» **Required action**:
Search through the entries for the word "occur" and copy every line that has it.

» **Records shown**:
****************
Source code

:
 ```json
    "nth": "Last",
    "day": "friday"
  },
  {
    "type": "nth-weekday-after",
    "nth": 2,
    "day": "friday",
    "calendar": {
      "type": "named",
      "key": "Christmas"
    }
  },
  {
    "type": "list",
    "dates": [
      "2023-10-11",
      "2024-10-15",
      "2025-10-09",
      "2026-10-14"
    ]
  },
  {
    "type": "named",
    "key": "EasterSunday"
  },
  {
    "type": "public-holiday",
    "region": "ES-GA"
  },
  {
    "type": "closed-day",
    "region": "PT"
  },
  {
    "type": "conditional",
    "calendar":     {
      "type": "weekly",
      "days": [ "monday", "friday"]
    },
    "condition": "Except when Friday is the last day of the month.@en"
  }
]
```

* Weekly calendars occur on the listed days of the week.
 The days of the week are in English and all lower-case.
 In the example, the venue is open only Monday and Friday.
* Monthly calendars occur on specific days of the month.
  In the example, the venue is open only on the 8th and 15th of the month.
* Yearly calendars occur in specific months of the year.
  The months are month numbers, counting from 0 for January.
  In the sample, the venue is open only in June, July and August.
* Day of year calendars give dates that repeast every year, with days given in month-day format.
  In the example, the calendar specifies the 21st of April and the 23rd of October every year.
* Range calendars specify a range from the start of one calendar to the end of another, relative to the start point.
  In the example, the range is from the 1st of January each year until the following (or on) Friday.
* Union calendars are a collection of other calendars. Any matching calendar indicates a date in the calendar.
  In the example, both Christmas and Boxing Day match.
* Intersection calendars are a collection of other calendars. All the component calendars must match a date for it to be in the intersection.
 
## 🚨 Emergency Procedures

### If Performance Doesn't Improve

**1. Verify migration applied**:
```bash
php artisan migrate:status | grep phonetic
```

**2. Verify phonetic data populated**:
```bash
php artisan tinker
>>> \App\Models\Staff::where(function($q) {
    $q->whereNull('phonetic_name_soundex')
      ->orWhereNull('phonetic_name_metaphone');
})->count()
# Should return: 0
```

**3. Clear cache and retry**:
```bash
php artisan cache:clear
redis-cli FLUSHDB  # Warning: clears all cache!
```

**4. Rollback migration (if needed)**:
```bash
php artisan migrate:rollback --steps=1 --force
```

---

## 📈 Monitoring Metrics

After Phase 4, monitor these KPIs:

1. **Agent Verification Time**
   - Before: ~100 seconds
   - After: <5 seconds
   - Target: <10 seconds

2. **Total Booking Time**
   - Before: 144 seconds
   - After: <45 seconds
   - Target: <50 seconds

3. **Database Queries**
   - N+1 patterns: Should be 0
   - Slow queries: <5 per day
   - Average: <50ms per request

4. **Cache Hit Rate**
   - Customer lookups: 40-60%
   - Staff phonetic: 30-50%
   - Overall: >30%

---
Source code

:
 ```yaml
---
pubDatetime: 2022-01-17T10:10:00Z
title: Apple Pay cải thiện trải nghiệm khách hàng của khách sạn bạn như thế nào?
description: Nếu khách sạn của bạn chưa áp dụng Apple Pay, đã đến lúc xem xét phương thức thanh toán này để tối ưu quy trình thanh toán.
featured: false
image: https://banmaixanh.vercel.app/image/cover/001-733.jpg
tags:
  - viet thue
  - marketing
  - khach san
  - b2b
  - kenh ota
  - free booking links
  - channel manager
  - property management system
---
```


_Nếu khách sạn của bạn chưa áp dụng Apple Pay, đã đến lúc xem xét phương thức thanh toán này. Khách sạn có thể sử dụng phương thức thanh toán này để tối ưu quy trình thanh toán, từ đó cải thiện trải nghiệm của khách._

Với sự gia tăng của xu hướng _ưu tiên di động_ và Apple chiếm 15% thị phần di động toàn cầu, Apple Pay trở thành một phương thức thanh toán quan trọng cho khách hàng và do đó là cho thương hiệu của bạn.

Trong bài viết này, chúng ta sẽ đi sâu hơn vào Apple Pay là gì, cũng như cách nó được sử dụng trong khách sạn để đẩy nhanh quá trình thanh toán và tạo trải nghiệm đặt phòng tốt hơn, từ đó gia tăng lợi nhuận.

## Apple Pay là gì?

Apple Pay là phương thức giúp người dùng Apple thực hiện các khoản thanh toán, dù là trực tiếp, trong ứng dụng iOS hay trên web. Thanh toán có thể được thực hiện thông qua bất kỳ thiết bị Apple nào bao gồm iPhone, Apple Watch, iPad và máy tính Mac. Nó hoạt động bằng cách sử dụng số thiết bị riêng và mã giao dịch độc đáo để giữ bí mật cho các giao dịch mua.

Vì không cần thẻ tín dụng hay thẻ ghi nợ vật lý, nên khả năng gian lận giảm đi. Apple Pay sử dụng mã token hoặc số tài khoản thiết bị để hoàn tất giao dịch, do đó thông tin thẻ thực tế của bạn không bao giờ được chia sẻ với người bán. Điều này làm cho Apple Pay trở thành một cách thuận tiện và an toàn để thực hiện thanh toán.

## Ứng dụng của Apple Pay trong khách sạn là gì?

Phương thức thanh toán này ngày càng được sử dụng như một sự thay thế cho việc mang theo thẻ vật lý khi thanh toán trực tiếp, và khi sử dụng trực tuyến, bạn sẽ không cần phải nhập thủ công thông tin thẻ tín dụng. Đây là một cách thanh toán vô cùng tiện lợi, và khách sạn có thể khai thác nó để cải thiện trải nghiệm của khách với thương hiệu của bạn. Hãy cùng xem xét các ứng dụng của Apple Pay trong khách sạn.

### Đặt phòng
****************
» **Result for this task**:
* Weekly calendars occur on the listed days of the week.
* Monthly calendars occur on specific days of the month.
* Yearly calendars occur in specific months of the year.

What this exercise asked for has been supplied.